April 5, 2017

gr-clenabled: OpenCL GPU Blocks for GNU Radio

Yesterday Mike (ghostop14) submitted to us by email a document that gives an overview of his experiments on rewriting several GNU Radio blocks to take advantage of OpenCL GPU acceleration. High end discrete gaming GPU’s (Graphics Processing Unit) on PC’s are a very powerful parallel processors which can be significantly faster at performing calculations than the general purpose CPU. But only algorithms that can be parallelized are worth running on the GPU, and there is an additional overhead to pass the data between the CPU and GPU. This means that only some algorithms will actually work faster on the GPU. GPU acceleration could be part of the key to allowing very high bandwidth SDRs to run on PC’s.

In Mike’s experiments he accordingly found that only some GNU Radio blocks could be accelerated by the GPU. Many blocks ran more slowly on the GPU due to the additional overheads. In the end the blocks he tested that showed actual or at least mixed acceleration were:

Log10
Complex To Arg
Complex To Mag/Phase
A custom Signal To Noise Ratio Helper that executes a divide->Log10->Abs sequence
Mag/Phase To Complex (OpenCL performed better only for blocks above 8K for the 1070, and 18K for the 970 and 1000M)
Signal Source (OpenCL outperformed CPU only for the 1070 for 8K blocks and above)
Quadrature Demodulation (OpenCL performed better only for blocks above 10K)

The project is called gr-clenabled, and the open source code for gr-clenabled is available over on GitHub. A document documenting a full study of the implementation and performance of GPU GNU Radio blocks can be found here. Below is an excerpt from Mike’s overview document (if you want more information we suggest reading the overview first, and then the full study document):

About 4 months ago I decided to take on a project that I had wished existed for some time. With all of the code available for using graphics cards for signal processing why were there not a wealth of GPU-accelerated blocks for GNURadio? Really leveraging my new graphics card (an NVIDIA GTX 1070), couldn’t I drive 80 MSPS or higher through if I had hardware that could supply it? (I know USB 2.0 bus speeds, some decoders require hardware for speed, etc. but an SDR enthusiast can still dream)

My idea seemed simple enough. Why not develop OpenCL versions of the most common blocks used in digital data processing? I may not hit my throughput goal but I bet I can really accelerate my flowgraphs. And since I can dream up whatever I want before I have to actually make it, why not make it even more scalable? Why not be able to take full advantage of multiple graphics cards in a system by being able to assign different blocks to run on different cards?
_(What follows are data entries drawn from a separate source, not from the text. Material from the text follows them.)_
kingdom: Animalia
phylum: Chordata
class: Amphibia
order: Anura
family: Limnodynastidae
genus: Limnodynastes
I know, that’s a lot of questions, but sounds great if it existed right? What I didn’t realize was the scope of the box I was about to open. My first task at hand was to learn OpenCL and REALLY dig into the depths of the GNURadio code. Turns out not all signal processing algorithms lend themselves nicely to the way massively parallel processing works. And there’s a time price to pay to move data to a PCI card for processing then retrieve the results that has to be considered. Some native blocks take longer than this transfer time to run and can benefit from offloading, while others are so fast they’re done before a GPU even gets the data. But I’m getting ahead of myself here.

Throughput of the log10 GNU Radio block on various different GPU's at different block sizes. — Throughput of the log10 GNU Radio block on various different GPU’s at different block sizes.